**Activity**
Repeat each entry exactly. Drop every image.

**Saved entries**
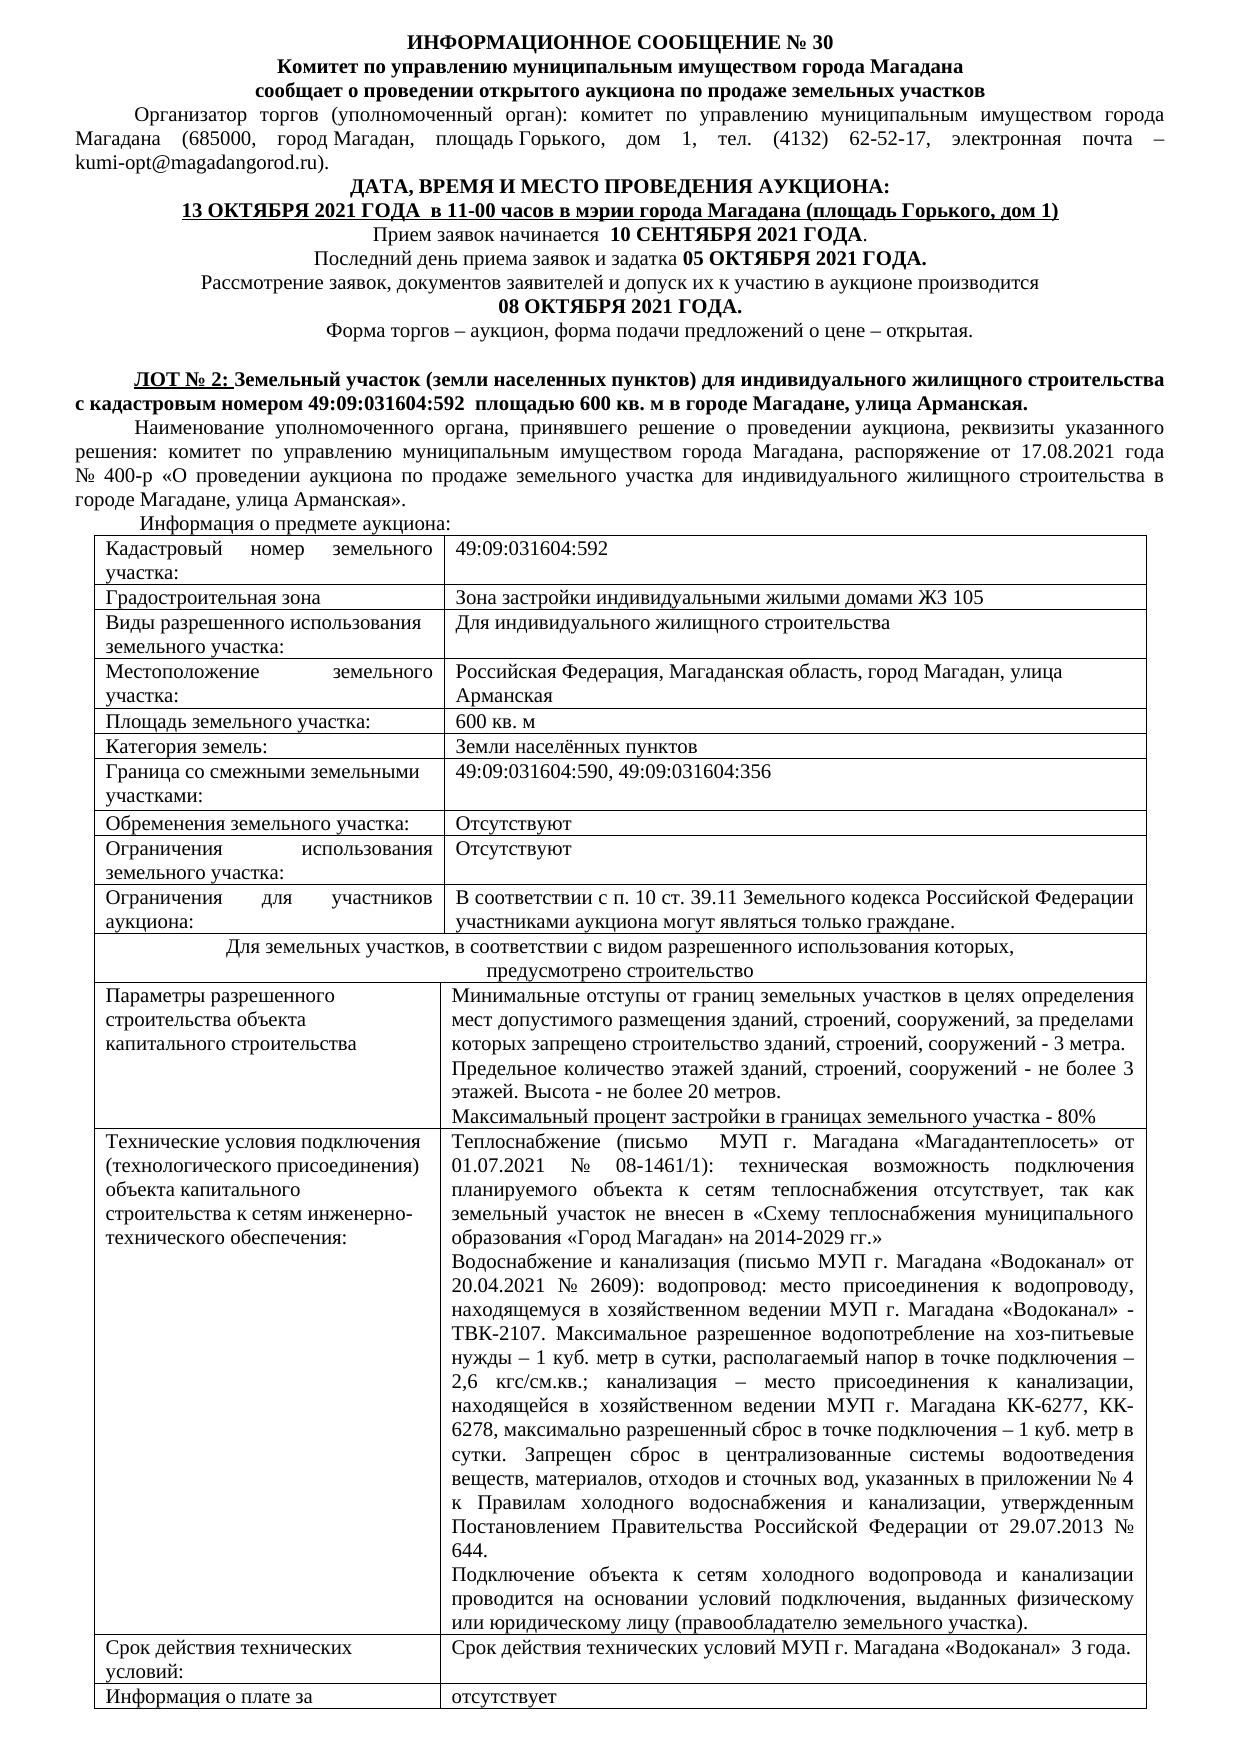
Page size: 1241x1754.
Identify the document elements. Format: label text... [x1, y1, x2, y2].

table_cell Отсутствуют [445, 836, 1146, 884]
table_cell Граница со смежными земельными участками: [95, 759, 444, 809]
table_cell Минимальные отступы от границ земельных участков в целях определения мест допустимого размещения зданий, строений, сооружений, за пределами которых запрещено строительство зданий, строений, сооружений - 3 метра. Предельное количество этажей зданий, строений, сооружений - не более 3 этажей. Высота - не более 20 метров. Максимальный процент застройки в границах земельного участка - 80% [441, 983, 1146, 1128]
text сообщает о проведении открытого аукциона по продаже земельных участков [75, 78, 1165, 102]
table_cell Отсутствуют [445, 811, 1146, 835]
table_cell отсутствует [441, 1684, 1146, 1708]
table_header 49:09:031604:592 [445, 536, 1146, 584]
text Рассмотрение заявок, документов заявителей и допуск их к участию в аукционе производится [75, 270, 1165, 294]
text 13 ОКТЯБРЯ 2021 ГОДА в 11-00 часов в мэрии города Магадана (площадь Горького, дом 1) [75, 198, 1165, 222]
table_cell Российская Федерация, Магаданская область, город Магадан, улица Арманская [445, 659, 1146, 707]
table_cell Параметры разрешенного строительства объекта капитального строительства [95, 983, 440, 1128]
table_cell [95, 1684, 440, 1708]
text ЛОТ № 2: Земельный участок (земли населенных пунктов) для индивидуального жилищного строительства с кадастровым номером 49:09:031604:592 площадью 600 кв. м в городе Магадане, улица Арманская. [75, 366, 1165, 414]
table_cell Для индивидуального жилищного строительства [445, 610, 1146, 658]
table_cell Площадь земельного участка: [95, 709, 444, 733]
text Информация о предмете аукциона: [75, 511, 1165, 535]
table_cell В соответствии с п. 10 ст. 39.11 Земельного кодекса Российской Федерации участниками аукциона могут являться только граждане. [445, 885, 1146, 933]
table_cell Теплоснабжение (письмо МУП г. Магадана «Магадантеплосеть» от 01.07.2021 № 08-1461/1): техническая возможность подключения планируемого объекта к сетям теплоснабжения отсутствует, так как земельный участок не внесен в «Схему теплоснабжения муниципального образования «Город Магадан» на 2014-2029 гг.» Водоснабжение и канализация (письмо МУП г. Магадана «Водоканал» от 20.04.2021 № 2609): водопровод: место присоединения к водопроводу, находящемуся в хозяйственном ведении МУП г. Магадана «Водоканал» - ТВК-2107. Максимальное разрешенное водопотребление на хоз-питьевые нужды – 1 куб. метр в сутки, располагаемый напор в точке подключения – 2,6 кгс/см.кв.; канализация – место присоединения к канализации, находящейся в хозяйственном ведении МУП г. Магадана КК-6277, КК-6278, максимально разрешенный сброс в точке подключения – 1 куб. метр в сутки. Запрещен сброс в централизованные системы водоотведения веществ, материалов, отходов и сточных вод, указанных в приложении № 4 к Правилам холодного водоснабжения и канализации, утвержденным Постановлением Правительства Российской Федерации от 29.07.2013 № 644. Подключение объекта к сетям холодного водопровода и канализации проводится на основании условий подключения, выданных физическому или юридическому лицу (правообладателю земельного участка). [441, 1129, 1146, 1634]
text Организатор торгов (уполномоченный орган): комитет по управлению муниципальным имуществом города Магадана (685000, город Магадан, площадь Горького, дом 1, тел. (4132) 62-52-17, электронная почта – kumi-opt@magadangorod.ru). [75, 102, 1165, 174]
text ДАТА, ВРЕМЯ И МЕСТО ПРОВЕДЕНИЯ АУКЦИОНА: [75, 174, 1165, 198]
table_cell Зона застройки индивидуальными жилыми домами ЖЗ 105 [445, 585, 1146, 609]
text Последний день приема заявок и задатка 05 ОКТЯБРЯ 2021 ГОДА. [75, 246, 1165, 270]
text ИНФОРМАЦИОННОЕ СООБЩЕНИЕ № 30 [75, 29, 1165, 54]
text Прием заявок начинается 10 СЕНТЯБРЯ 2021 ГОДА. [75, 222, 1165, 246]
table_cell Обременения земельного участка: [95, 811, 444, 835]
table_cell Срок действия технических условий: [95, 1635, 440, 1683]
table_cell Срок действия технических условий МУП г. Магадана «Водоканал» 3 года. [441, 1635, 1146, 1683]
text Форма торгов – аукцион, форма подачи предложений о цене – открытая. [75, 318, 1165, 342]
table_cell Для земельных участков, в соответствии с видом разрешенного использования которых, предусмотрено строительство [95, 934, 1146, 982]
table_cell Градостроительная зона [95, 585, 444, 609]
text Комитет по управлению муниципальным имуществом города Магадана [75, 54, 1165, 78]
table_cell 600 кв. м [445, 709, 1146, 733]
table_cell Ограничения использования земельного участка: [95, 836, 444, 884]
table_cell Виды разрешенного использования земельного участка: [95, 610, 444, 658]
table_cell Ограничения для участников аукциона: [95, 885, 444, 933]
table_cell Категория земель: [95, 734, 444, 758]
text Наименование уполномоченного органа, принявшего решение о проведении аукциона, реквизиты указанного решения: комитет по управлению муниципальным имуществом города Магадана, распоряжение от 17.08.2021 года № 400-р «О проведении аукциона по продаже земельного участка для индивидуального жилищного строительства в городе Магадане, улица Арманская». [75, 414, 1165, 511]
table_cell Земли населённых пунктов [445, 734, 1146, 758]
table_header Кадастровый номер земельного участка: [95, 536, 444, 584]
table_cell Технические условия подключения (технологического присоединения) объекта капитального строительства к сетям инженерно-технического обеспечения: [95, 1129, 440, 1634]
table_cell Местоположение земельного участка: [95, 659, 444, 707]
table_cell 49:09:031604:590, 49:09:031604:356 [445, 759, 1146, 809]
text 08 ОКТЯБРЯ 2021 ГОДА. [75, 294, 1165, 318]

**Result of the exercise**
Page size: 1241x1754.
Identify the document elements. Format: label text... [x1, y1, x2, y2].

table_cell Отсутствуют [445, 836, 1146, 884]
table_cell Граница со смежными земельными участками: [95, 759, 444, 809]
table_cell Минимальные отступы от границ земельных участков в целях определения мест допустимого размещения зданий, строений, сооружений, за пределами которых запрещено строительство зданий, строений, сооружений - 3 метра. Предельное количество этажей зданий, строений, сооружений - не более 3 этажей. Высота - не более 20 метров. Максимальный процент застройки в границах земельного участка - 80% [441, 983, 1146, 1128]
text сообщает о проведении открытого аукциона по продаже земельных участков [75, 78, 1165, 102]
table_cell Отсутствуют [445, 811, 1146, 835]
table_cell отсутствует [441, 1684, 1146, 1708]
table_header 49:09:031604:592 [445, 536, 1146, 584]
text Рассмотрение заявок, документов заявителей и допуск их к участию в аукционе производится [75, 270, 1165, 294]
text 13 ОКТЯБРЯ 2021 ГОДА в 11-00 часов в мэрии города Магадана (площадь Горького, дом 1) [75, 198, 1165, 222]
table_cell Российская Федерация, Магаданская область, город Магадан, улица Арманская [445, 659, 1146, 707]
table_cell Параметры разрешенного строительства объекта капитального строительства [95, 983, 440, 1128]
table_cell [95, 1684, 440, 1708]
text ЛОТ № 2: Земельный участок (земли населенных пунктов) для индивидуального жилищного строительства с кадастровым номером 49:09:031604:592 площадью 600 кв. м в городе Магадане, улица Арманская. [75, 366, 1165, 414]
table_cell Для индивидуального жилищного строительства [445, 610, 1146, 658]
table_cell Площадь земельного участка: [95, 709, 444, 733]
text Информация о предмете аукциона: [75, 511, 1165, 535]
table_cell В соответствии с п. 10 ст. 39.11 Земельного кодекса Российской Федерации участниками аукциона могут являться только граждане. [445, 885, 1146, 933]
table_cell Теплоснабжение (письмо МУП г. Магадана «Магадантеплосеть» от 01.07.2021 № 08-1461/1): техническая возможность подключения планируемого объекта к сетям теплоснабжения отсутствует, так как земельный участок не внесен в «Схему теплоснабжения муниципального образования «Город Магадан» на 2014-2029 гг.» Водоснабжение и канализация (письмо МУП г. Магадана «Водоканал» от 20.04.2021 № 2609): водопровод: место присоединения к водопроводу, находящемуся в хозяйственном ведении МУП г. Магадана «Водоканал» - ТВК-2107. Максимальное разрешенное водопотребление на хоз-питьевые нужды – 1 куб. метр в сутки, располагаемый напор в точке подключения – 2,6 кгс/см.кв.; канализация – место присоединения к канализации, находящейся в хозяйственном ведении МУП г. Магадана КК-6277, КК-6278, максимально разрешенный сброс в точке подключения – 1 куб. метр в сутки. Запрещен сброс в централизованные системы водоотведения веществ, материалов, отходов и сточных вод, указанных в приложении № 4 к Правилам холодного водоснабжения и канализации, утвержденным Постановлением Правительства Российской Федерации от 29.07.2013 № 644. Подключение объекта к сетям холодного водопровода и канализации проводится на основании условий подключения, выданных физическому или юридическому лицу (правообладателю земельного участка). [441, 1129, 1146, 1634]
text Организатор торгов (уполномоченный орган): комитет по управлению муниципальным имуществом города Магадана (685000, город Магадан, площадь Горького, дом 1, тел. (4132) 62-52-17, электронная почта – kumi-opt@magadangorod.ru). [75, 102, 1165, 174]
text ДАТА, ВРЕМЯ И МЕСТО ПРОВЕДЕНИЯ АУКЦИОНА: [75, 174, 1165, 198]
table_cell Зона застройки индивидуальными жилыми домами ЖЗ 105 [445, 585, 1146, 609]
text Последний день приема заявок и задатка 05 ОКТЯБРЯ 2021 ГОДА. [75, 246, 1165, 270]
text ИНФОРМАЦИОННОЕ СООБЩЕНИЕ № 30 [75, 29, 1165, 54]
text Прием заявок начинается 10 СЕНТЯБРЯ 2021 ГОДА. [75, 222, 1165, 246]
table_cell Обременения земельного участка: [95, 811, 444, 835]
table_cell Срок действия технических условий: [95, 1635, 440, 1683]
table_cell Срок действия технических условий МУП г. Магадана «Водоканал» 3 года. [441, 1635, 1146, 1683]
text Форма торгов – аукцион, форма подачи предложений о цене – открытая. [75, 318, 1165, 342]
table_cell Для земельных участков, в соответствии с видом разрешенного использования которых, предусмотрено строительство [95, 934, 1146, 982]
table_cell Градостроительная зона [95, 585, 444, 609]
text Комитет по управлению муниципальным имуществом города Магадана [75, 54, 1165, 78]
table_cell 600 кв. м [445, 709, 1146, 733]
table_cell Ограничения использования земельного участка: [95, 836, 444, 884]
table_cell Виды разрешенного использования земельного участка: [95, 610, 444, 658]
table_cell Ограничения для участников аукциона: [95, 885, 444, 933]
table_cell Категория земель: [95, 734, 444, 758]
text Наименование уполномоченного органа, принявшего решение о проведении аукциона, реквизиты указанного решения: комитет по управлению муниципальным имуществом города Магадана, распоряжение от 17.08.2021 года № 400-р «О проведении аукциона по продаже земельного участка для индивидуального жилищного строительства в городе Магадане, улица Арманская». [75, 414, 1165, 511]
table_cell Земли населённых пунктов [445, 734, 1146, 758]
table_header Кадастровый номер земельного участка: [95, 536, 444, 584]
table_cell Технические условия подключения (технологического присоединения) объекта капитального строительства к сетям инженерно-технического обеспечения: [95, 1129, 440, 1634]
table_cell Местоположение земельного участка: [95, 659, 444, 707]
table_cell 49:09:031604:590, 49:09:031604:356 [445, 759, 1146, 809]
text 08 ОКТЯБРЯ 2021 ГОДА. [75, 294, 1165, 318]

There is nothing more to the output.